Directions for this task:
Report how many lines in the data below contain the string "entryPerimeter", matching case exactly, and give only that number.

:: Data section ::

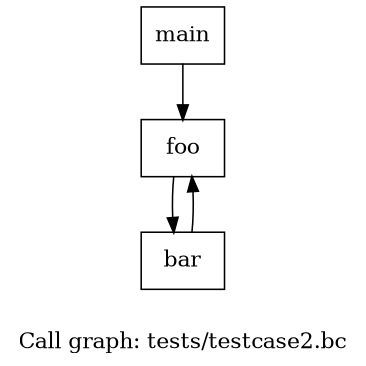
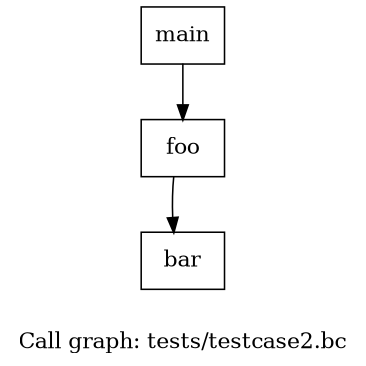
  digraph {
    label="Call graph: tests/testcase2.bc"
    node [shape=record]
    n1 [label="{main}"]
    n2 [label="{foo}"]
    n3 [label="{bar}"]
    n1 -> n2
    n2 -> n3
-   n3 -> n2
  }
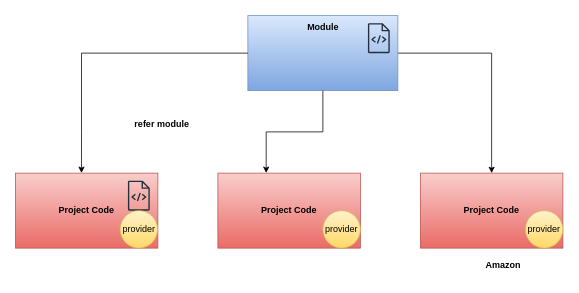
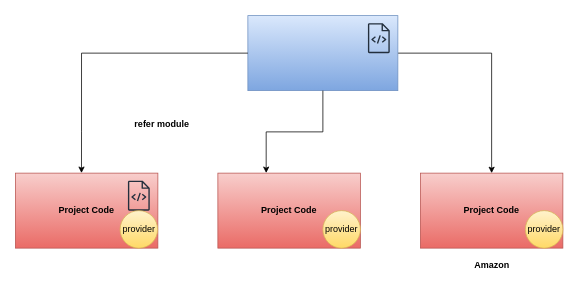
  <mxCell id="0" />
  <mxCell id="1" parent="0" />
  <mxCell id="2" style="edgeStyle=orthogonalEdgeStyle;rounded=0;orthogonalLoop=1;jettySize=auto;html=1;entryX=0.5;entryY=0;entryDx=0;entryDy=0;" edge="1" parent="1" source="3" target="14"><mxGeometry relative="1" as="geometry" /></mxCell>
  <mxCell id="3" value="" style="rounded=0;whiteSpace=wrap;html=1;fillColor=#dae8fc;gradientColor=#7ea6e0;strokeColor=#6c8ebf;" vertex="1" parent="1"><mxGeometry x="330" y="20" width="200" height="100" as="geometry" /></mxCell>
  <mxCell id="4" value="" style="sketch=0;outlineConnect=0;fontColor=#232F3E;gradientColor=none;fillColor=#232F3D;strokeColor=none;dashed=0;verticalLabelPosition=bottom;verticalAlign=top;align=center;html=1;fontSize=12;fontStyle=0;aspect=fixed;pointerEvents=1;shape=mxgraph.aws4.source_code;" vertex="1" parent="1"><mxGeometry x="490" y="30" width="29.23" height="40" as="geometry" /></mxCell>
- <mxCell id="5" value="&lt;b&gt;Module&lt;/b&gt;" style="text;html=1;align=center;verticalAlign=middle;resizable=0;points=[];autosize=1;strokeColor=none;fillColor=none;" vertex="1" parent="1"><mxGeometry x="395" y="20" width="70" height="30" as="geometry" /></mxCell>
  <mxCell id="6" value="&lt;b&gt;Project Code&lt;/b&gt;" style="rounded=0;whiteSpace=wrap;html=1;fillColor=#f8cecc;gradientColor=#ea6b66;strokeColor=#b85450;" vertex="1" parent="1"><mxGeometry y="230" width="190" height="100" as="geometry" x="20" /></mxCell>
  <mxCell id="7" value="" style="sketch=0;outlineConnect=0;fontColor=#232F3E;gradientColor=none;fillColor=#232F3D;strokeColor=none;dashed=0;verticalLabelPosition=bottom;verticalAlign=top;align=center;html=1;fontSize=12;fontStyle=0;aspect=fixed;pointerEvents=1;shape=mxgraph.aws4.source_code;" vertex="1" parent="1"><mxGeometry x="170" y="240" width="29.23" height="40" as="geometry" /></mxCell>
  <mxCell id="8" style="edgeStyle=orthogonalEdgeStyle;rounded=0;orthogonalLoop=1;jettySize=auto;html=1;entryX=0.464;entryY=-0.002;entryDx=0;entryDy=0;entryPerimeter=0;" edge="1" parent="1" source="3" target="6"><mxGeometry relative="1" as="geometry" /></mxCell>
  <mxCell id="9" value="&lt;b&gt;refer module&lt;/b&gt;" style="text;html=1;align=center;verticalAlign=middle;resizable=0;points=[];autosize=1;strokeColor=none;fillColor=none;" vertex="1" parent="1"><mxGeometry x="165" y="150" width="100" height="30" as="geometry" /></mxCell>
  <mxCell id="10" value="&lt;b&gt;Project Code&lt;/b&gt;" style="rounded=0;whiteSpace=wrap;html=1;fillColor=#f8cecc;gradientColor=#ea6b66;strokeColor=#b85450;" vertex="1" parent="1"><mxGeometry x="290" y="230" width="190" height="100" as="geometry" /></mxCell>
  <mxCell id="11" style="edgeStyle=orthogonalEdgeStyle;rounded=0;orthogonalLoop=1;jettySize=auto;html=1;entryX=0.339;entryY=-0.002;entryDx=0;entryDy=0;entryPerimeter=0;" edge="1" parent="1" source="3" target="10"><mxGeometry relative="1" as="geometry" /></mxCell>
  <mxCell id="12" value="provider" style="ellipse;whiteSpace=wrap;html=1;aspect=fixed;fillColor=#fff2cc;gradientColor=#ffd966;strokeColor=#d6b656;" vertex="1" parent="1"><mxGeometry x="159.62" y="280" width="50" height="50" as="geometry" /></mxCell>
  <mxCell id="13" value="provider" style="ellipse;whiteSpace=wrap;html=1;aspect=fixed;fillColor=#fff2cc;gradientColor=#ffd966;strokeColor=#d6b656;" vertex="1" parent="1"><mxGeometry x="430" y="280" width="50" height="50" as="geometry" /></mxCell>
  <mxCell id="14" value="&lt;b&gt;Project Code&lt;/b&gt;" style="rounded=0;whiteSpace=wrap;html=1;fillColor=#f8cecc;gradientColor=#ea6b66;strokeColor=#b85450;" vertex="1" parent="1"><mxGeometry x="560" y="230" width="190" height="100" as="geometry" /></mxCell>
- <mxCell id="15" value="&lt;b&gt;Amazon&lt;/b&gt;" style="text;html=1;align=center;verticalAlign=middle;resizable=0;points=[];autosize=1;strokeColor=none;fillColor=none;" vertex="1" parent="1"><mxGeometry x="635" y="338" width="70" height="30" as="geometry" /></mxCell>
+ <mxCell id="15" value="&lt;b&gt;Amazon&lt;/b&gt;" style="text;html=1;align=center;verticalAlign=middle;resizable=0;points=[];autosize=1;strokeColor=none;fillColor=none;" vertex="1" parent="1"><mxGeometry x="620" y="338" width="70" height="30" as="geometry" /></mxCell>
  <mxCell id="16" value="provider" style="ellipse;whiteSpace=wrap;html=1;aspect=fixed;fillColor=#fff2cc;gradientColor=#ffd966;strokeColor=#d6b656;" vertex="1" parent="1"><mxGeometry x="700" y="280" width="50" height="50" as="geometry" /></mxCell>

:::

Answer below:
2